Wallner: Die nächtlichen Ruhestörungen an markanten Punkten. Auch die Pöbeleien und Belästigungen, oft gegenüber unseren älteren Bürgern, sind nicht hinzunehmen.

 

Was werden Sie in Burgkirchen ändern, wenn Sie Bürgermeister werden?

 

Bogner: Als Bürgermeister werde ich nichts in Burgkirchen sondern etwas für Burgkirchen ändern und zwar gemeinsam mit Bürgern, Gewerbe, Vereinen, Verwaltung und Industrie.

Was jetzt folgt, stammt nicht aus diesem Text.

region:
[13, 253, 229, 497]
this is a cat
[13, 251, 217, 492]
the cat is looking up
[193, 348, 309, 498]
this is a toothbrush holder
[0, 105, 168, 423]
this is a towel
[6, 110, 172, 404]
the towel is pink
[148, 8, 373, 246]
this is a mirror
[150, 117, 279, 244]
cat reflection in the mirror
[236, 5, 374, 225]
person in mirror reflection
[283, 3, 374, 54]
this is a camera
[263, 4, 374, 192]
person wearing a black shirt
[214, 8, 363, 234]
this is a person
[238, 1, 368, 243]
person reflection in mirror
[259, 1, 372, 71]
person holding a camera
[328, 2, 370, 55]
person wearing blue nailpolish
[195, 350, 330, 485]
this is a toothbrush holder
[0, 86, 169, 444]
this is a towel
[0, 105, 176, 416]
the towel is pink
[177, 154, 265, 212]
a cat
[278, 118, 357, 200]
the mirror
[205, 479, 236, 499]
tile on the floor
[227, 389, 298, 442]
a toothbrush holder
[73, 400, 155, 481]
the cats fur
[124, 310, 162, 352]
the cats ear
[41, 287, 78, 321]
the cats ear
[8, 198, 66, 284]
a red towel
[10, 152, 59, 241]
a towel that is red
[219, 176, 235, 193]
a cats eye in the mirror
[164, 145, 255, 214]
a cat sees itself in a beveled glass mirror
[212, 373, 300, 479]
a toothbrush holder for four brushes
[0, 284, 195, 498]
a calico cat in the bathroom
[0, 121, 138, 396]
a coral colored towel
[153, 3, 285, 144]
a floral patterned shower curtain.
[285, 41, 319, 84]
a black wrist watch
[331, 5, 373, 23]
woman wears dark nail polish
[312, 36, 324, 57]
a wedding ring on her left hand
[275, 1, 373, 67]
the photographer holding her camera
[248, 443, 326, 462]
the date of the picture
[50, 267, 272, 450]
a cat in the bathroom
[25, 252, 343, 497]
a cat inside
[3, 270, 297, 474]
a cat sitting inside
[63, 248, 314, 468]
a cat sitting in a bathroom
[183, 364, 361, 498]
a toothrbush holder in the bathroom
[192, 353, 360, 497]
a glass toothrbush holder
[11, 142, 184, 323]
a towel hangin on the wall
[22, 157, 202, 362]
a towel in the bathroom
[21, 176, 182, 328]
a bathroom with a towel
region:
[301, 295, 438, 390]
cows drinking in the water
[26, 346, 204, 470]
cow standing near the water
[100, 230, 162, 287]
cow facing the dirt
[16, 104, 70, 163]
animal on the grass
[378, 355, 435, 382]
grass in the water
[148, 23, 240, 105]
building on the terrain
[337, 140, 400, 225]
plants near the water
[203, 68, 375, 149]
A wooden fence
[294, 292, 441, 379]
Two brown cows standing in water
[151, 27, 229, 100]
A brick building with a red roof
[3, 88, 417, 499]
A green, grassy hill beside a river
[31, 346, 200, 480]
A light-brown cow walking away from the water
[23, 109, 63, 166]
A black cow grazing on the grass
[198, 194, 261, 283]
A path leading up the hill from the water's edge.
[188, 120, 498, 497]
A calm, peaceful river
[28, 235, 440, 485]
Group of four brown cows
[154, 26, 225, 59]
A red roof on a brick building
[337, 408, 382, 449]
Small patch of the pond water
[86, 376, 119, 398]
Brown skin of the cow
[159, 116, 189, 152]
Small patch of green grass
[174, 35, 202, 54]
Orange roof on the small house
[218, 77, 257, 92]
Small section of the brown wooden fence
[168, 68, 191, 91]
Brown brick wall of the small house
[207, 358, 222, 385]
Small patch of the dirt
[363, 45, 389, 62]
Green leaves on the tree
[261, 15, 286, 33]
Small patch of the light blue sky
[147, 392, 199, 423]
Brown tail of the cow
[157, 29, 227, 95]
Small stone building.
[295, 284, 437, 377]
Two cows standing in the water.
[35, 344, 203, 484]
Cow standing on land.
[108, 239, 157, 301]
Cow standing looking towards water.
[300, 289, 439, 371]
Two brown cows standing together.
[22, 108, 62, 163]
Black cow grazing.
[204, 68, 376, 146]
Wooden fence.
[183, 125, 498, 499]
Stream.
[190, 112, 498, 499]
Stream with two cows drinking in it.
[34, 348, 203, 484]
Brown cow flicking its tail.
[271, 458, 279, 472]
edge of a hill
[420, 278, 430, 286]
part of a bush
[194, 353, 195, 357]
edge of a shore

Huber: Ich werde mit den Burgkirchnern unser gemeinsames Selbstvertrauen stärken. Die Bürger möchte ich wieder in ein Boot holen und mit Ihnen gemeinsam in die gleiche Richtung rudern.
 


Krichenbauer: Durch die Bündelung der Kräfte, des vielschichtig vorhandenen Wissens und der multikulturellen Lebenserfahrungen werde ich bürgernah und hoch engagiert das Negativimage und die depressive Grundstimmung abbauen. Ich werde mit den Wissens- und Erfahrungsträgern Entscheidungen so vorbereiten, dass sie verständlich, transparent und nachvollziehbar sind. Ich werde Burgkirchen das ursprüngliche Selbstbewusstsein zurückgeben.

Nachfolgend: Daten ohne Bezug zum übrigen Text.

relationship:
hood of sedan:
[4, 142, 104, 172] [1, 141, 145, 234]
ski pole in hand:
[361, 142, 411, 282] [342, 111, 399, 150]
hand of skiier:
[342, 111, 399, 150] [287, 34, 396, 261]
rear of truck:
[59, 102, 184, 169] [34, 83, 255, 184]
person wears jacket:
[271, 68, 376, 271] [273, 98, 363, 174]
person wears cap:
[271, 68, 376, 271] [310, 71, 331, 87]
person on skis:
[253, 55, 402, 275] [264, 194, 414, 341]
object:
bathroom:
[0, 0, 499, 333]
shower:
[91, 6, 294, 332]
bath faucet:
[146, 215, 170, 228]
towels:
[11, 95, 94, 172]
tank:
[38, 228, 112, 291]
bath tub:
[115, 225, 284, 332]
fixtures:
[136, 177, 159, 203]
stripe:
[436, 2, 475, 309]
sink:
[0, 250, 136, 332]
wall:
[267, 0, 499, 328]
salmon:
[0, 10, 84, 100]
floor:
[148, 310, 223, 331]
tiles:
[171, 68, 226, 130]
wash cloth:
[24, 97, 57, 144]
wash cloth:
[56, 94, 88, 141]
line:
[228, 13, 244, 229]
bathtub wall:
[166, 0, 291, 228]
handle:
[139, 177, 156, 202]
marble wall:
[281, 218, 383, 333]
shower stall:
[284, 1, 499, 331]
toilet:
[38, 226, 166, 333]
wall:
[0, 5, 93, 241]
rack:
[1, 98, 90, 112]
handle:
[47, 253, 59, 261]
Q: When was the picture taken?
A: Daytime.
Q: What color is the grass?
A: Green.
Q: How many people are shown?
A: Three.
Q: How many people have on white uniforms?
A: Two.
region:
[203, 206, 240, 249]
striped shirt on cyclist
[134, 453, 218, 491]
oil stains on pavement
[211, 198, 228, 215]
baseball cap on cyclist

Wallner: Als erster unabhängiger Bürgermeister die Gemeinderäte von meinen Ideen und Konzepten überzeugen. Wir müssen zusammenhalten und gemeinsam nach den besten Lösungen suchen. Die Gründung eines Unternehmerforums: D

ie Kommunikation mit dem Industriepark und unseren mittelständischen Unternehmen fördern. Für unsere Arbeitnehmer und Bürger müssen wir Lebensqualität produzieren.

 

Warum sollten die Burgkirchner ausgerechnet Sie zum Bürgermeister wählen?

 

Bogner: Mir ist es wichtig, die überzeugenden Ideen und Konzepte vom Amtsvorgänger Stephan Merz aufzugreifen und diese zum Erfolg zu führen. Für neue Aufgaben und Themen braucht es neue, frische Ideen. Außerdem braucht ein Bürgermeister Herzblut, Streitfähigkeit und diplomatisches Geschick. All das gepaart mit sozialem und wirtschaftlichem Sachverstand. Und genau das bringe ich mit!

 

Huber: Ich sehe mich in der Lage die Zukunft Burgkirchens aktiv und kreativ durch meine Erfahrung in Wirtschaft und Sozialem zu gestalten und werde da sein, vor Ort sein für alle Bürger. Einer von uns für uns.


Krichenbauer: Ich verstehe mich als überparteilicher „Kümmerer” für alle. Es geht mir um Lösungen und das Wohl Burgkirchens. Durch meine offene und zugängliche Art nehme ich mich der Sorgen und Nöte der BürgerInnen unvoreingenommen und vorurteilsfrei an – ich habe keine vermeintlichen Verflechtungen und Verpflichtungen. Ich habe das Handwerk Kommunalverwaltung von der Pike auf gelernt Durch meine Prüfungs- und Beratungstätigkeit verfüge ich über umfassende Kenntnisse über die wirtschaftlichen, finanziellen und allgemeinen Verhältnisse Burgkirchens.


Wallner: Ich bin der einzige Kandidat mit 12 Jahren Erfahrung im Gemeinderat Burgkirchen. Das ermöglicht mir, Burgkirchen in eine gute Zukunft weiter zu entwickeln. „Sparen heißt nicht „billig zu streichen”, sondern „mutig neu zu gestalten”. Mein Herzblut hängt an Burgkirchen. Dazu gehört auch die Keltenhalle und die langfristige Sicherung des Freibades und der Grundschule Hirten.